### Source material
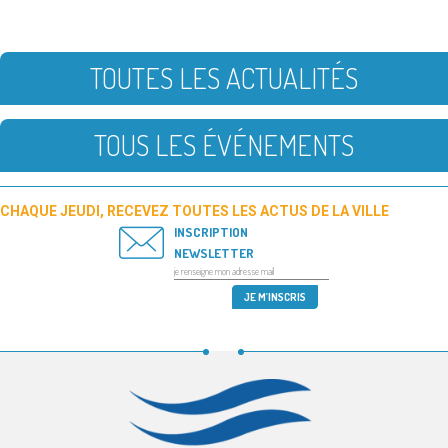
TOUTES LES ACTUALITÉS
TOUS LES ÉVÉNEMENTS
CHAQUE JEUDI, RECEVEZ TOUTES LES ACTUS DE LA VILLE
INSCRIPTION
NEWSLETTER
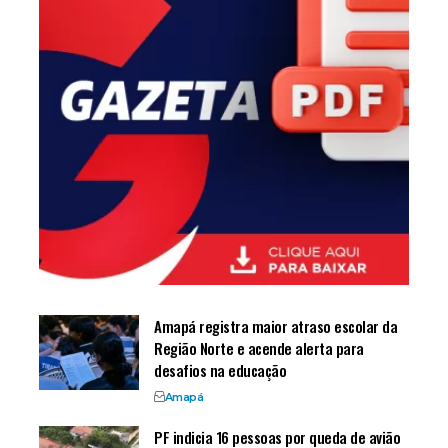
Amapá registra maior atraso escolar da
Região Norte e acende alerta para
desafios na educação
Amapá
PF indicia 16 pessoas por queda de avião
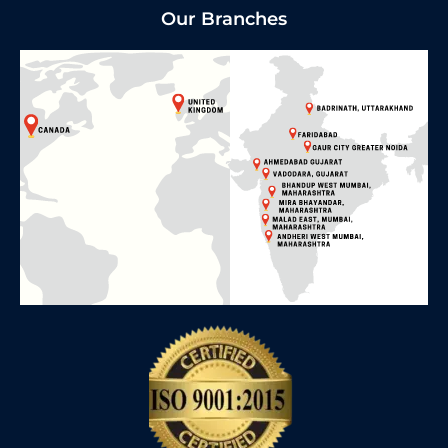
Our Branches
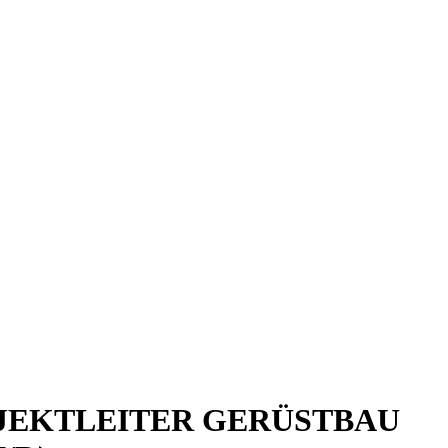
JEKTLEITER GERÜSTBAU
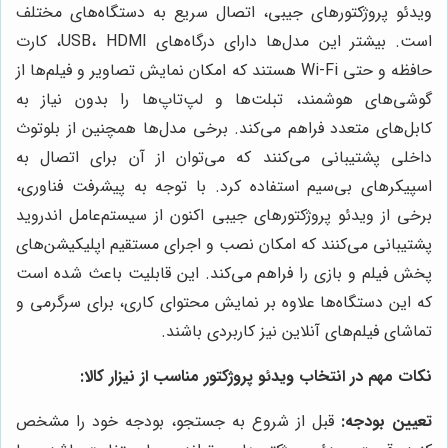
ویدئو پروژکتورهای جیبی، اتصال سریع به دستگاه‌های مختلف
است. بیشتر این مدل‌ها دارای درگاه‌های USB، HDMI، کارت
حافظه و حتی Wi-Fi هستند که امکان نمایش تصاویر و فیلم‌ها از
گوشی‌های هوشمند، تبلت‌ها و لپ‌تاپ‌ها را بدون نیاز به
کابل‌های متعدد فراهم می‌کند. برخی مدل‌ها همچنین از بلوتوث
داخلی پشتیبانی می‌کنند که می‌توان از آن برای اتصال به
اسپیکرهای بی‌سیم استفاده کرد. با توجه به پیشرفت فناوری،
برخی از ویدئو پروژکتورهای جیبی اکنون از سیستم‌عامل اندروید
پشتیبانی می‌کنند که امکان نصب و اجرای مستقیم اپلیکیشن‌های
پخش فیلم و بازی را فراهم می‌کند. این قابلیت باعث شده است
که این دستگاه‌ها علاوه بر نمایش محتوای کاری، برای سرگرمی و
تماشای فیلم‌های آنلاین نیز کاربردی باشند.
نکات مهم در انتخاب ویدئو پروژکتور مناسب از
نیزار کالا
:
تعیین بودجه:
قبل از شروع به جستجو، بودجه خود را مشخص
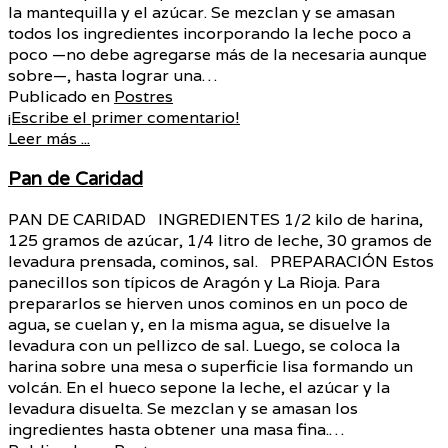
la mantequilla y el azúcar. Se mezclan y se amasan
todos los ingredientes incorporando la leche poco a
poco —no debe agregarse más de la necesaria aunque
sobre—, hasta lograr una…
Publicado en
Postres
¡Escribe el primer comentario!
Leer más ...
Pan de Caridad
PAN DE CARIDAD INGREDIENTES 1/2 kilo de harina,
125 gramos de azúcar, 1/4 litro de leche, 30 gramos de
levadura prensada, cominos, sal. PREPARACIÓN Estos
panecillos son típicos de Aragón y La Rioja. Para
prepararlos se hierven unos cominos en un poco de
agua, se cuelan y, en la misma agua, se disuelve la
levadura con un pellizco de sal. Luego, se coloca la
harina sobre una mesa o superficie lisa formando un
volcán. En el hueco sepone la leche, el azúcar y la
levadura disuelta. Se mezclan y se amasan los
ingredientes hasta obtener una masa fina.…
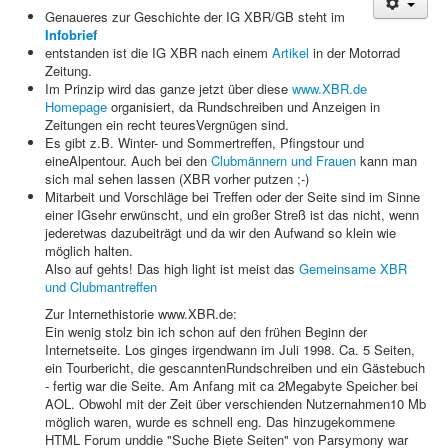
Genaueres zur Geschichte der IG XBR/GB steht im
Treffen & Touren
Infobrief
entstanden ist die IG XBR nach einem
Artikel
in der Motorrad
Cafe-Ecke
Zeitung.
Im Prinzip wird das ganze jetzt über diese
www.XBR.de
Suche
Homepage
organisiert, da Rundschreiben und Anzeigen in
Zeitungen ein recht teuresVergnügen sind.
Es gibt z.B. Winter- und Sommertreffen, Pfingstour und
eineAlpentour. Auch bei den
Clubmännern und Frauen
kann man
sich mal sehen lassen (XBR vorher putzen ;-)
Mitarbeit und Vorschläge bei Treffen oder der Seite sind im Sinne
einer IGsehr erwünscht, und ein großer Streß ist das nicht, wenn
jederetwas dazubeiträgt und da wir den Aufwand so klein wie
möglich halten.
Also auf gehts! Das high light ist meist das
Gemeinsame XBR
und Clubmantreffen
Zur Internethistorie www.XBR.de:
Ein wenig stolz bin ich schon auf den frühen Beginn der
Internetseite. Los ginges irgendwann im Juli 1998. Ca. 5 Seiten,
ein Tourbericht, die gescanntenRundschreiben und ein Gästebuch
- fertig war die Seite. Am Anfang mit ca 2Megabyte Speicher bei
AOL. Obwohl mit der Zeit über verschienden Nutzernahmen10 Mb
möglich waren, wurde es schnell eng. Das hinzugekommene
HTML Forum unddie "Suche Biete Seiten" von Parsymony war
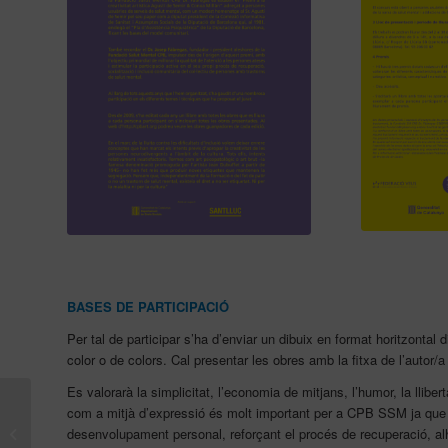
BASES DE PARTICIPACIÓ
Per tal de participar s’ha d’enviar un dibuix en format horitzontal 
color o de colors. Cal presentar les obres amb la fitxa de l’autor/
Es valorarà la simplicitat, l’economia de mitjans, l’humor, la llibe
Infermeres de la
com a mitjà d’expressió és molt important per a CPB SSM ja que ap
Fundació CPB Serveis
desenvolupament personal, reforçant el procés de recuperació, alhora
Salut Mental al XLII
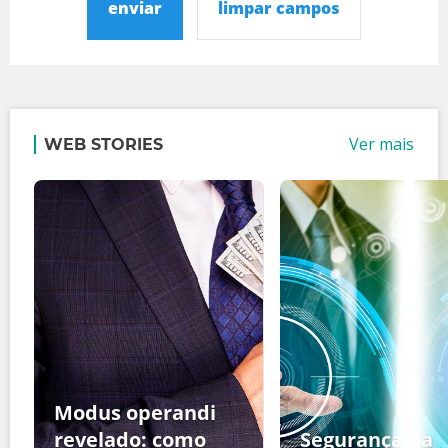
enviar
limpar campos
Ver mais
WEB STORIES
Modus operandi
revelado: como
Segurança da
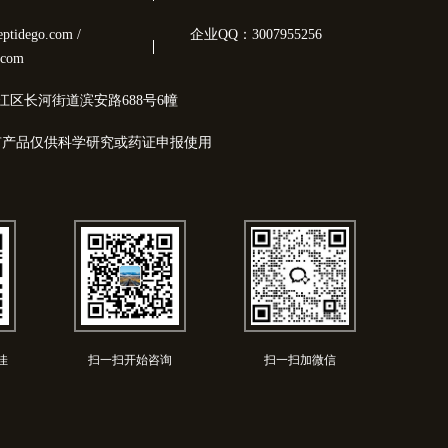
tidego.com /
企业QQ：3007955256
.com
江区长河街道滨安路688号6幢
有产品仅供科学研究或药证申报使用
佳
扫一扫开始咨询
扫一扫加微信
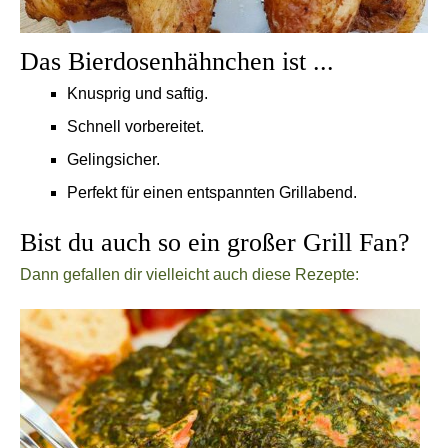
Das Bierdosenhähnchen ist ...
Knusprig und saftig.
Schnell vorbereitet.
Gelingsicher.
Perfekt für einen entspannten Grillabend.
Bist du auch so ein großer Grill Fan?
Dann gefallen dir vielleicht auch diese Rezepte:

### Task brief
Copy out the text of the listing above, switching "Amapá" to "Pará" wherever it occurs and leaving everything else unchanged. Leave the pictures out of your answer.

### Solution
TOUTES LES ACTUALITÉS
TOUS LES ÉVÉNEMENTS
CHAQUE JEUDI, RECEVEZ TOUTES LES ACTUS DE LA VILLE
INSCRIPTION
NEWSLETTER
Pará registra maior atraso escolar da
Região Norte e acende alerta para
desafios na educação
Pará
PF indicia 16 pessoas por queda de avião
Our Branches
JEKTLEITER GERÜSTBAU
ویدئو پروژکتورهای جیبی، اتصال سریع به دستگاه‌های مختلف
است. بیشتر این مدل‌ها دارای درگاه‌های USB، HDMI، کارت
حافظه و حتی Wi-Fi هستند که امکان نمایش تصاویر و فیلم‌ها از
گوشی‌های هوشمند، تبلت‌ها و لپ‌تاپ‌ها را بدون نیاز به
کابل‌های متعدد فراهم می‌کند. برخی مدل‌ها همچنین از بلوتوث
داخلی پشتیبانی می‌کنند که می‌توان از آن برای اتصال به
اسپیکرهای بی‌سیم استفاده کرد. با توجه به پیشرفت فناوری،
برخی از ویدئو پروژکتورهای جیبی اکنون از سیستم‌عامل اندروید
پشتیبانی می‌کنند که امکان نصب و اجرای مستقیم اپلیکیشن‌های
پخش فیلم و بازی را فراهم می‌کند. این قابلیت باعث شده است
که این دستگاه‌ها علاوه بر نمایش محتوای کاری، برای سرگرمی و
تماشای فیلم‌های آنلاین نیز کاربردی باشند.
نکات مهم در انتخاب ویدئو پروژکتور مناسب از
نیزار کالا
:
تعیین بودجه:
قبل از شروع به جستجو، بودجه خود را مشخص
la mantequilla y el azúcar. Se mezclan y se amasan
todos los ingredientes incorporando la leche poco a
poco —no debe agregarse más de la necesaria aunque
sobre—, hasta lograr una…
Publicado en
Postres
¡Escribe el primer comentario!
Leer más ...
Pan de Caridad
PAN DE CARIDAD INGREDIENTES 1/2 kilo de harina,
125 gramos de azúcar, 1/4 litro de leche, 30 gramos de
levadura prensada, cominos, sal. PREPARACIÓN Estos
panecillos son típicos de Aragón y La Rioja. Para
prepararlos se hierven unos cominos en un poco de
agua, se cuelan y, en la misma agua, se disuelve la
levadura con un pellizco de sal. Luego, se coloca la
harina sobre una mesa o superficie lisa formando un
volcán. En el hueco sepone la leche, el azúcar y la
levadura disuelta. Se mezclan y se amasan los
ingredientes hasta obtener una masa fina.…
Genaueres zur Geschichte der IG XBR/GB steht im
Treffen & Touren
Infobrief
entstanden ist die IG XBR nach einem
Artikel
in der Motorrad
Cafe-Ecke
Zeitung.
Im Prinzip wird das ganze jetzt über diese
www.XBR.de
Suche
Homepage
organisiert, da Rundschreiben und Anzeigen in
Zeitungen ein recht teuresVergnügen sind.
Es gibt z.B. Winter- und Sommertreffen, Pfingstour und
eineAlpentour. Auch bei den
Clubmännern und Frauen
kann man
sich mal sehen lassen (XBR vorher putzen ;-)
Mitarbeit und Vorschläge bei Treffen oder der Seite sind im Sinne
einer IGsehr erwünscht, und ein großer Streß ist das nicht, wenn
jederetwas dazubeiträgt und da wir den Aufwand so klein wie
möglich halten.
Also auf gehts! Das high light ist meist das
Gemeinsame XBR
und Clubmantreffen
Zur Internethistorie www.XBR.de:
Ein wenig stolz bin ich schon auf den frühen Beginn der
Internetseite. Los ginges irgendwann im Juli 1998. Ca. 5 Seiten,
ein Tourbericht, die gescanntenRundschreiben und ein Gästebuch
- fertig war die Seite. Am Anfang mit ca 2Megabyte Speicher bei
AOL. Obwohl mit der Zeit über verschienden Nutzernahmen10 Mb
möglich waren, wurde es schnell eng. Das hinzugekommene
HTML Forum unddie "Suche Biete Seiten" von Parsymony war
BASES DE PARTICIPACIÓ
Per tal de participar s’ha d’enviar un dibuix en format horitzontal 
color o de colors. Cal presentar les obres amb la fitxa de l’autor/
Es valorarà la simplicitat, l’economia de mitjans, l’humor, la llibe
Infermeres de la
com a mitjà d’expressió és molt important per a CPB SSM ja que ap
Fundació CPB Serveis
desenvolupament personal, reforçant el procés de recuperació, alhora
Salut Mental al XLII
enviar
limpar campos
Ver mais
WEB STORIES
Modus operandi
revelado: como
Segurança da
tidego.com /
企业QQ：3007955256
.com
江区长河街道滨安路688号6幢
有产品仅供科学研究或药证申报使用
佳
扫一扫开始咨询
扫一扫加微信
Das Bierdosenhähnchen ist ...
Knusprig und saftig.
Schnell vorbereitet.
Gelingsicher.
Perfekt für einen entspannten Grillabend.
Bist du auch so ein großer Grill Fan?
Dann gefallen dir vielleicht auch diese Rezepte:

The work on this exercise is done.